The focus of the issue then turns to the ‘positive valence system’, with articles by Burton and Balleine  and Salamone and Correa  considering different aspects of reward learning and motivation. Burton & Balleine  consider the different systems supporting learning about rewards, and how these interact to produce functional, integrated and adaptive behaviour, while also being independent processes and sometimes directly competing with each other for dominance of behaviour. Salamone and Correa  consider the valuation of reward, and particularly the subconstruct of effort, or willingness to work, for reward. They argue that while the RDoC approach has strength in supporting the study of more complex behaviours that have greater translational relevance to effort-based choice measures in humans, it also has limitations. In particular, the categorisation effort-based choice as a subconstruct of ‘positive valence systems’ does not do justice to the interaction with the ‘negative valence systems’ that also have relevance to these decisions and are required for the emergence of integrated and adaptive behaviour.
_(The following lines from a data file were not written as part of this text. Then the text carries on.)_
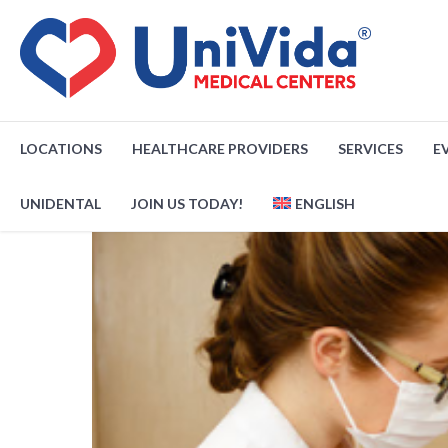
LOCATIONS
HEALTHCARE PROVIDERS
SERVICES
E
UNIDENTAL
JOIN US TODAY!
ENGLISH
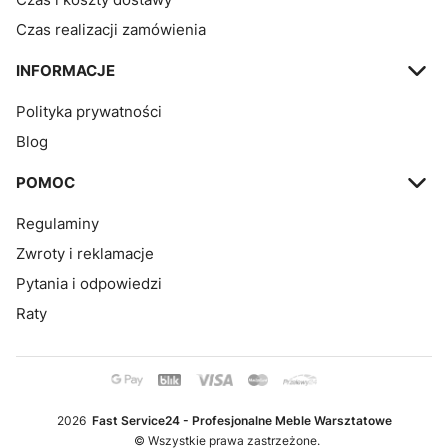
Czas realizacji zamówienia
INFORMACJE
Polityka prywatności
Blog
POMOC
Regulaminy
Zwroty i reklamacje
Pytania i odpowiedzi
Raty
2026
Fast Service24 - Profesjonalne Meble Warsztatowe
© Wszystkie prawa zastrzeżone.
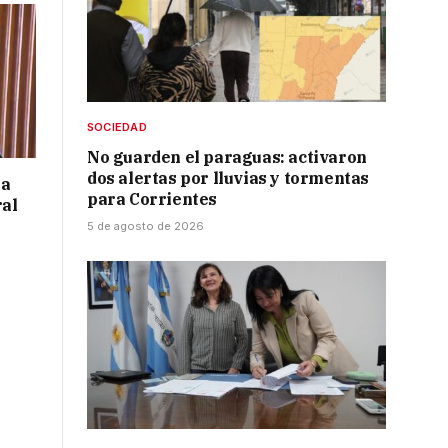
SOCIEDAD
No guarden el paraguas: activaron
dos alertas por lluvias y tormentas
 a
para Corrientes
ral
5 de agosto de 2026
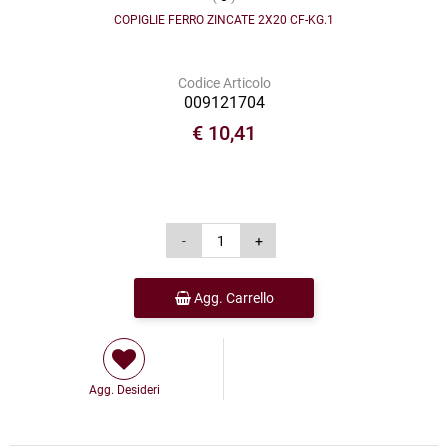
COPIGLIE FERRO ZINCATE 2X20 CF-KG.1
Codice Articolo
009121704
€ 10,41
Agg. Carrello
Agg. Desideri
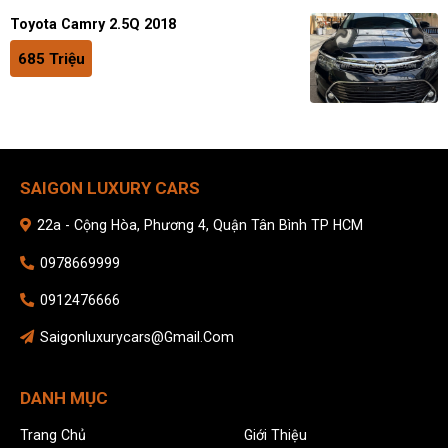
Toyota Camry 2.5Q 2018
685 Triệu
SAIGON LUXURY CARS
22a - Cộng Hòa, Phương 4, Quận Tân Bình TP HCM
0978669999
0912476666
Saigonluxurycars@gmail.com
DANH MỤC
Trang Chủ
Giới Thiệu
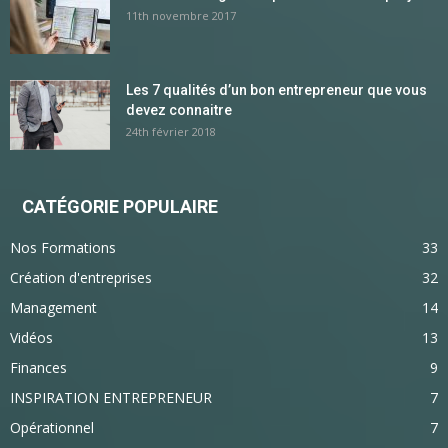
11th novembre 2017
Les 7 qualités d’un bon entrepreneur que vous
devez connaitre
24th février 2018
CATÉGORIE POPULAIRE
Nos Formations
33
Création d'entreprises
32
Management
14
Vidéos
13
Finances
9
INSPIRATION ENTREPRENEUR
7
Opérationnel
7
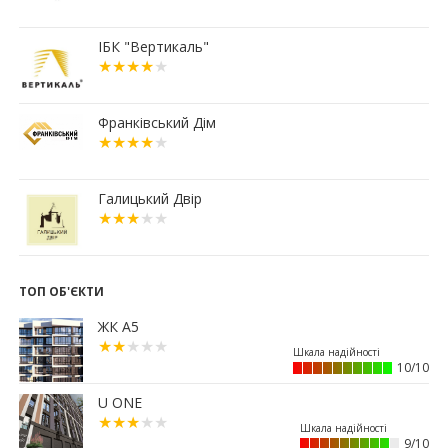
встановлюють лічильники води
04.07.2026
ІБК "Вертикаль"
19:24
Корпус 31/1 ЖР "Княгинин" – актуальний стан
будівництва (ФОТО)
03.07.2026
Франківський Дім
12:30
Що обрати: розстрочку чи іпотечну програму
«єОселя»?
02.07.2026
Галицький Двір
18:56
Мерія планує викупити історичний будинок
Укрпошти у Франківську
15:45
Ще 50 ветеранів і родин полеглих захисників
Прикарпаття отримали сертифікати на житло
ТОП ОБ'ЄКТИ
13:08
Площу в центрі Франківська продадуть майже
ЖК А5
за 7 млн грн
11:23
Вибір меблів для маленьких квартир: актуальні
10/10
рішення 2026 року
01.07.2026
U ONE
15:12
Житловий район “Княгинин” – від
9/10
архітектурного задуму до повноцінного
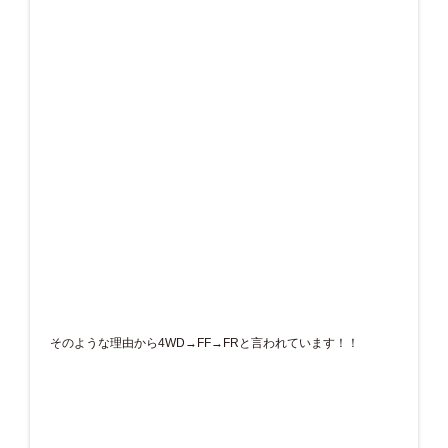
そのような理由から4WD→FF→FRと言われています！！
The final section of the issue turns to ‘cognitive systems’. Roberts & Young  consider the importance of developing treatments to ameliorate attentional deficits across numerous mental health disorders, and how the development of translational rodent behavioural tasks can facilitate this. Reviewing historical and more recent tasks, they emphasise the advantage of these translational approaches, and also discuss the limitations of these highly cognitively demanding tasks, which often require extensive training. Requiring little training, and indeed capitalising on the spontaneous and automatic nature of learning, are tasks that attempt to model episodic memory in humans, as reviewed by Castelo-Branco and Barbosa . Noting that the study of episodic memory is challenging in non-verbal animals, they discuss the development of tasks that aim to capitalise on rodents’ natural exploratory behaviour, while also satisfying the combination of ‘what’, ‘where’ and ‘when’ that would satisfy a definition of ‘episodic-like memory’ in animals .
There is a clear need for better understanding of mental health disorders, and for new treatment development. Focusing on the psychological and neurobiological processes that go awry in mental health disorders may allow for better focusing of treatment onto ameliorating dysfunctional processes, regarding of the specific disorder that has been diagnosed for an individual. This understanding will be markedly facilitated by the development of highly translational animal models, and the wealth of papers within this special issue illustrate the quantity, and the quality, of research that aims to address this.
The author declares that there are no competing interests associated with this manuscript.